* [Exercise directions]:
Count the lines of the records that contain the string "regime", treating uppercase and lowercase as different. Reply with the number alone.

* [Provided information]:
▶

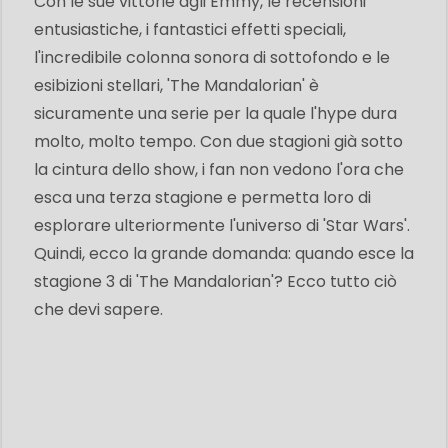
Con le sue vittorie agli Emmy, le recensioni
entusiastiche, i fantastici effetti speciali,
l'incredibile colonna sonora di sottofondo e le
esibizioni stellari, 'The Mandalorian' è
sicuramente una serie per la quale l'hype dura
molto, molto tempo. Con due stagioni già sotto
la cintura dello show, i fan non vedono l'ora che
esca una terza stagione e permetta loro di
esplorare ulteriormente l'universo di 'Star Wars'.
Quindi, ecco la grande domanda: quando esce la
stagione 3 di 'The Mandalorian'? Ecco tutto ciò
che devi sapere.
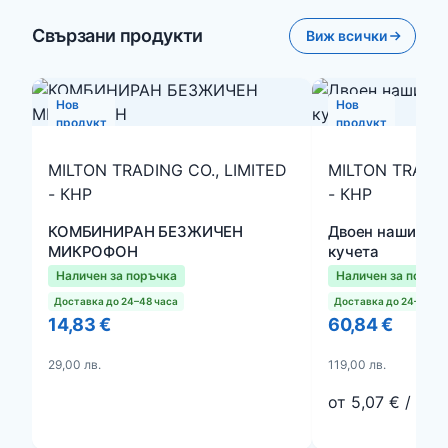
Свързани продукти
Виж всички
Нов
Нов
продукт
продукт
MILTON TRADING CO., LIMITED
MILTON TRADIN
- КНР
- КНР
КОМБИНИРАН БЕЗЖИЧЕН
Двоен нашийник
МИКРОФОН
кучета
Наличен за поръчка
Наличен за поръч
Доставка до 24–48 часа
Доставка до 24–48 ча
14,83 €
60,84 €
29,00 лв.
119,00 лв.
от 5,07 € / мес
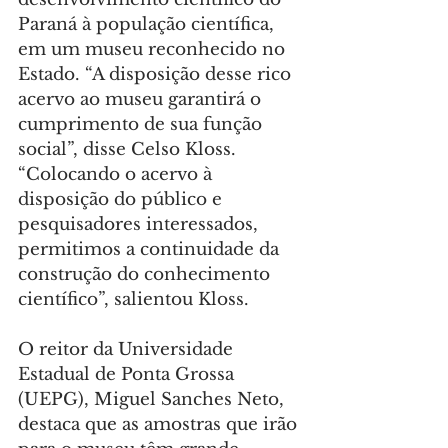
Paraná à população científica, 
em um museu reconhecido no 
Estado. “A disposição desse rico 
acervo ao museu garantirá o 
cumprimento de sua função 
social”, disse Celso Kloss. 
“Colocando o acervo à 
disposição do público e 
pesquisadores interessados, 
permitimos a continuidade da 
construção do conhecimento 
científico”, salientou Kloss.
O reitor da Universidade 
Estadual de Ponta Grossa 
(UEPG), Miguel Sanches Neto, 
destaca que as amostras que irão 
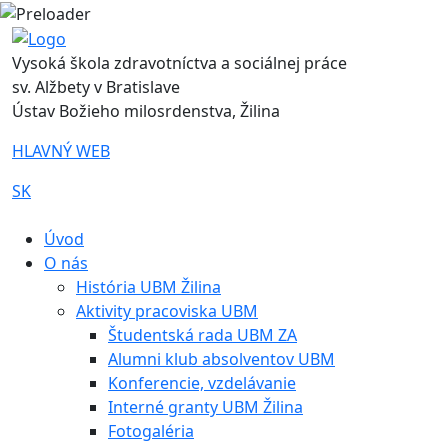
Vysoká škola zdravotníctva a sociálnej práce
sv. Alžbety v Bratislave
Ústav Božieho milosrdenstva, Žilina
HLAVNÝ WEB
SK
|
Úvod
O nás
História UBM Žilina
Aktivity pracoviska UBM
Študentská rada UBM ZA
Alumni klub absolventov UBM
Konferencie, vzdelávanie
Interné granty UBM Žilina
Fotogaléria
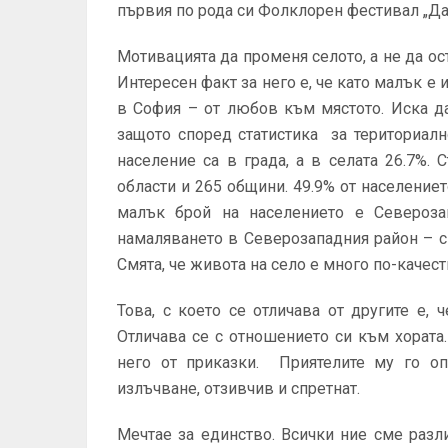
първия по рода си Фолклорен фестивал „Д
Мотивацията да променя селото, а не да ост
Интересен факт за него е, че като малък е 
в София – от любов към мястото. Иска да
защото според статистика за териториалн
население са в града, а в селата 26.7%. 
области и 265 общини. 49.9% от население
малък брой на населението е Северозап
намаляването в Северозападния район – с
Смята, че живота на село е много по-качест
Това, с което се отличава от другите е, 
Отличава се с отношението си към хората
него от приказки. Приятелите му го оп
излъчване, отзивчив и спретнат.
Мечтае за единство. Всички ние сме разл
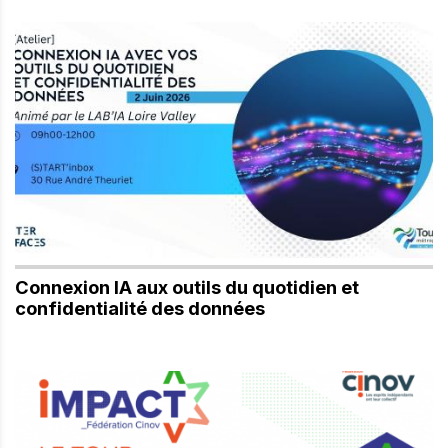
Connexion IA aux outils du quotidien et
confidentialité des données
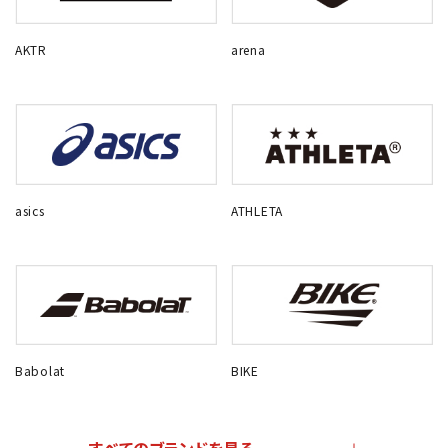
AKTR
arena
asics
ATHLETA
Babolat
BIKE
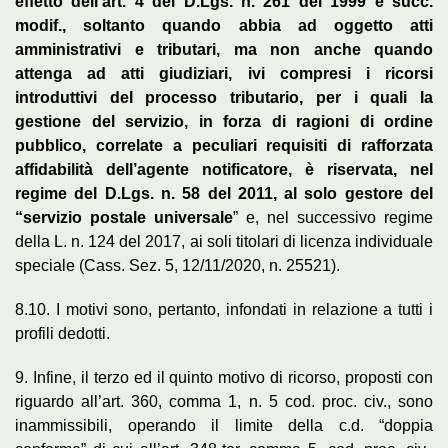
effetto dell’art. 4 del D.Lgs. n. 261 del 1999 e succ.
modif., soltanto quando abbia ad oggetto atti
amministrativi e tributari, ma non anche quando
attenga ad atti giudiziari, ivi compresi i ricorsi
introduttivi del processo tributario, per i quali la
gestione del servizio, in forza di ragioni di ordine
pubblico, correlate a peculiari requisiti di rafforzata
affidabilità dell’agente notificatore, è riservata, nel
regime del D.Lgs. n. 58 del 2011, al solo gestore del
“servizio postale universale
” e, nel successivo regime
della L. n. 124 del 2017, ai soli titolari di licenza individuale
speciale (Cass. Sez. 5, 12/11/2020, n. 25521).
8.10. I motivi sono, pertanto, infondati in relazione a tutti i
profili dedotti.
9. Infine, il terzo ed il quinto motivo di ricorso, proposti con
riguardo all’art. 360, comma 1, n. 5 cod. proc. civ., sono
inammissibili, operando il limite della c.d. “doppia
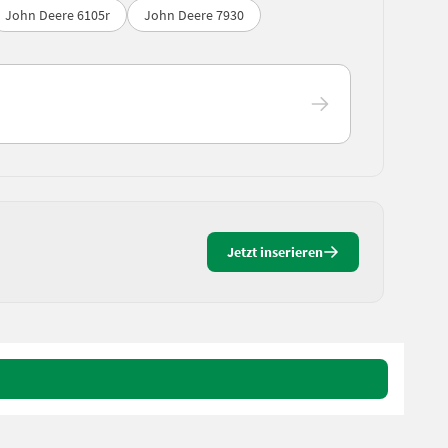
John Deere 6105r
John Deere 7930
Jetzt inserieren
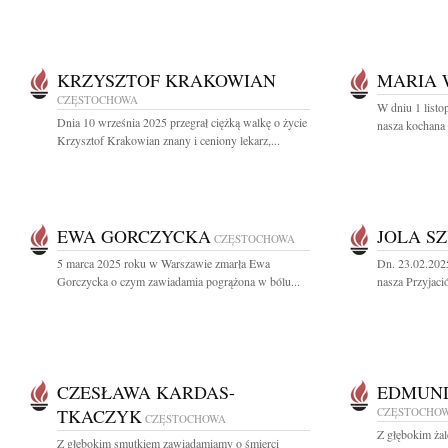
KRZYSZTOF KRAKOWIAN
MARIA 
CZĘSTOCHOWA
W dniu 1 listo
Dnia 10 września 2025 przegrał ciężką walkę o życie
nasza kochana 
Krzysztof Krakowian znany i ceniony lekarz,...
EWA GORCZYCKA
JOLA S
CZĘSTOCHOWA
5 marca 2025 roku w Warszawie zmarła Ewa
Dn. 23.02.202
Gorczycka o czym zawiadamia pogrążona w bólu...
nasza Przyjació
CZESŁAWA KARDAS-
EDMUND
TKACZYK
CZĘSTOCHO
CZĘSTOCHOWA
Z głębokim ża
Z głębokim smutkiem zawiadamiamy o śmierci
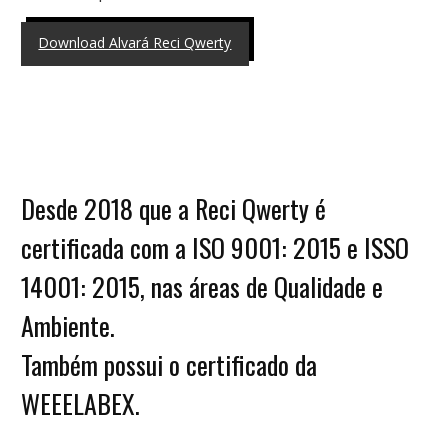
Download Alvará Reci Qwerty
Desde 2018 que a Reci Qwerty é
certificada com a ISO 9001: 2015 e ISSO
14001: 2015, nas áreas de Qualidade e
Ambiente.
Também possui o certificado da
WEEELABEX.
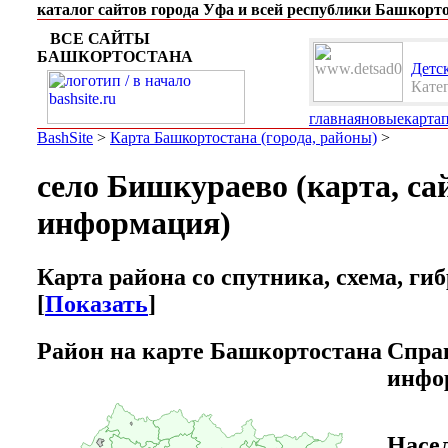
каталог сайтов города Уфа и всей республики Башкорто
ВСЕ САЙТЫ
БАШКОРТОСТАНА
Детск
Кате
главная
новые
карта
BashSite
>
Карта Башкортостана (города, районы)
>
село Бишкураево (карта, са
информация)
Карта района со спутника, схема, ги
[
Показать
]
Район на карте Башкортостана
Спра
инфо
Насе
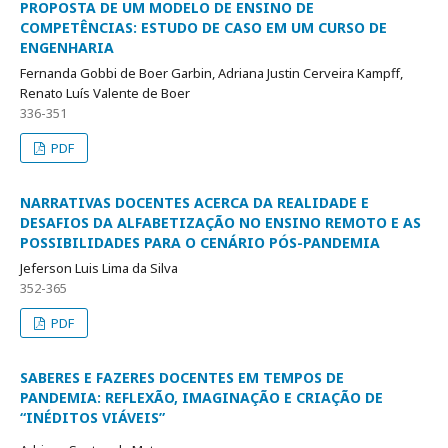
PROPOSTA DE UM MODELO DE ENSINO DE
COMPETÊNCIAS: ESTUDO DE CASO EM UM CURSO DE
ENGENHARIA
Fernanda Gobbi de Boer Garbin, Adriana Justin Cerveira Kampff,
Renato Luís Valente de Boer
336-351
PDF
NARRATIVAS DOCENTES ACERCA DA REALIDADE E
DESAFIOS DA ALFABETIZAÇÃO NO ENSINO REMOTO E AS
POSSIBILIDADES PARA O CENÁRIO PÓS-PANDEMIA
Jeferson Luis Lima da Silva
352-365
PDF
SABERES E FAZERES DOCENTES EM TEMPOS DE
PANDEMIA: REFLEXÃO, IMAGINAÇÃO E CRIAÇÃO DE
“INÉDITOS VIÁVEIS”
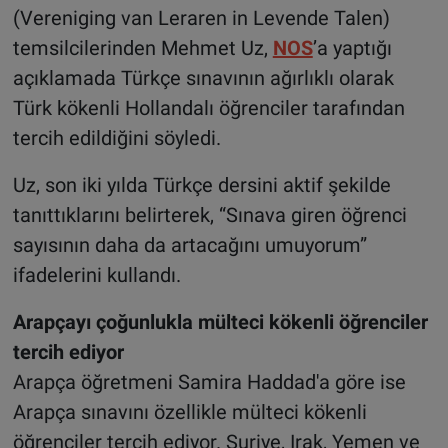
(Vereniging van Leraren in Levende Talen)
temsilcilerinden Mehmet Uz,
NOS
’a yaptığı
açıklamada Türkçe sınavının ağırlıklı olarak
Türk kökenli Hollandalı öğrenciler tarafından
tercih edildiğini söyledi.
Uz, son iki yılda Türkçe dersini aktif şekilde
tanıttıklarını belirterek, “Sınava giren öğrenci
sayısının daha da artacağını umuyorum”
ifadelerini kullandı.
Arapçayı çoğunlukla mülteci kökenli öğrenciler
tercih ediyor
Arapça öğretmeni Samira Haddad'a göre ise
Arapça sınavını özellikle mülteci kökenli
öğrenciler tercih ediyor. Suriye, Irak, Yemen ve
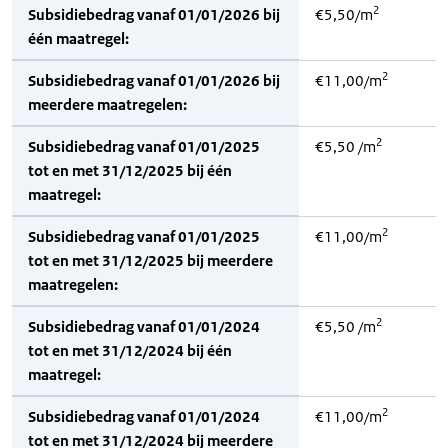
2
Subsidiebedrag vanaf 01/01/2026 bij
€5,50/m
één maatregel:
2
Subsidiebedrag vanaf 01/01/2026 bij
€11,00/m
meerdere maatregelen:
2
Subsidiebedrag vanaf 01/01/2025
€5,50 /m
tot en met 31/12/2025 bij één
maatregel:
2
Subsidiebedrag vanaf 01/01/2025
€11,00/m
tot en met 31/12/2025 bij meerdere
maatregelen:
2
Subsidiebedrag vanaf 01/01/2024
€5,50 /m
tot en met 31/12/2024 bij één
maatregel:
2
Subsidiebedrag vanaf 01/01/2024
€11,00/m
tot en met 31/12/2024 bij meerdere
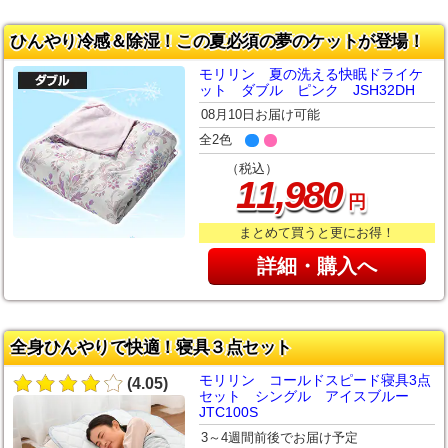
ひんやり冷感＆除湿！この夏必須の夢のケットが登場！
モリリン 夏の洗える快眠ドライケ
ット ダブル ピンク JSH32DH
08月10日お届け可能
全2色
（税込）
,
11
980
円
まとめて買うと更にお得！
詳細・購入へ
全身ひんやりで快適！寝具３点セット
モリリン コールドスピード寝具3点
(4.05)
セット シングル アイスブルー
JTC100S
3～4週間前後でお届け予定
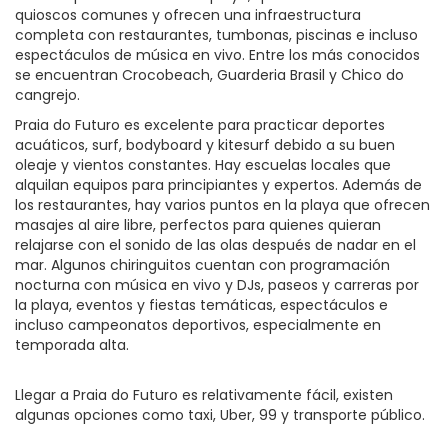
quioscos comunes y ofrecen una infraestructura
completa con restaurantes, tumbonas, piscinas e incluso
espectáculos de música en vivo. Entre los más conocidos
se encuentran Crocobeach, Guarderia Brasil y Chico do
cangrejo.
Praia do Futuro es excelente para practicar deportes
acuáticos, surf, bodyboard y kitesurf debido a su buen
oleaje y vientos constantes. Hay escuelas locales que
alquilan equipos para principiantes y expertos. Además de
los restaurantes, hay varios puntos en la playa que ofrecen
masajes al aire libre, perfectos para quienes quieran
relajarse con el sonido de las olas después de nadar en el
mar. Algunos chiringuitos cuentan con programación
nocturna con música en vivo y DJs, paseos y carreras por
la playa, eventos y fiestas temáticas, espectáculos e
incluso campeonatos deportivos, especialmente en
temporada alta.
Llegar a Praia do Futuro es relativamente fácil, existen
algunas opciones como taxi, Uber, 99 y transporte público.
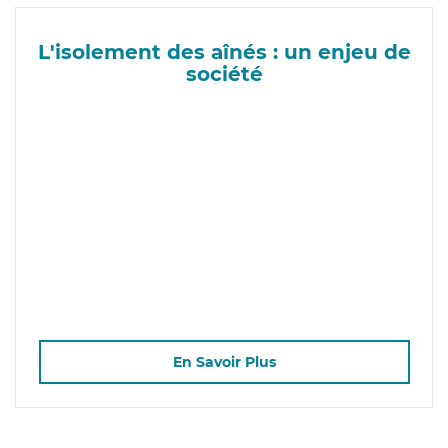
L'isolement des aînés : un enjeu de
société
En Savoir Plus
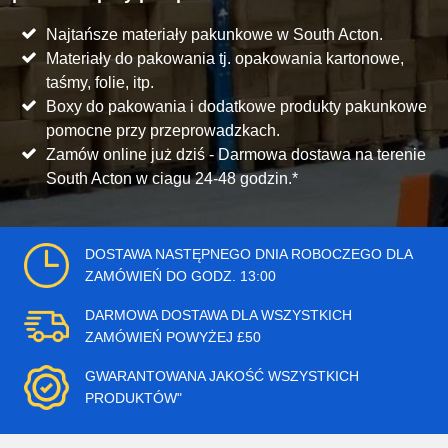
Najtańsze materiały pakunkowe w South Acton.
Materiały do pakowania tj. opakowania kartonowe,
taśmy, folie, itp.
Boxy do pakowania i dodatkowe produkty pakunkowe
pomocne przy przeprowadzkach.
Zamów online już dziś - Darmowa dostawa na terenie
South Acton w ciagu 24-48 godzin.*
DOSTAWA NASTĘPNEGO DNIA ROBOCZEGO DLA
ZAMÓWIEŃ DO GODZ. 13:00
DARMOWA DOSTAWA DLA WSZYSTKICH
ZAMÓWIEŃ POWYŻEJ £50
GWARANTOWANA JAKOŚĆ WSZYSTKICH
PRODUKTÓW"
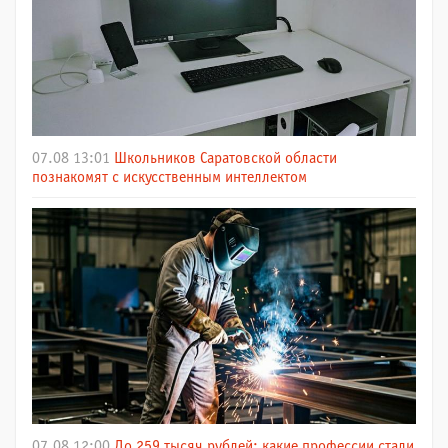
07.08 13:01
Школьников Саратовской области
познакомят с искусственным интеллектом
07.08 12:00
До 259 тысяч рублей: какие профессии стали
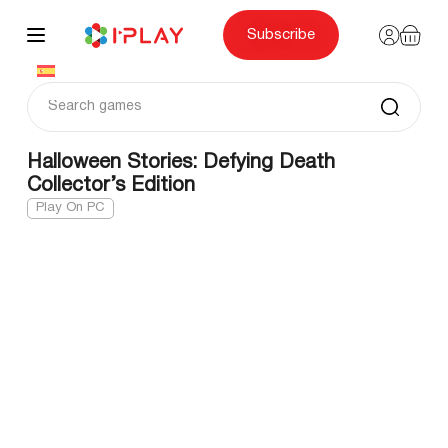
Skip
to
content
Subscribe
Halloween Stories: Defying Death
Collector’s Edition
Play On PC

◀

* [Response]:
2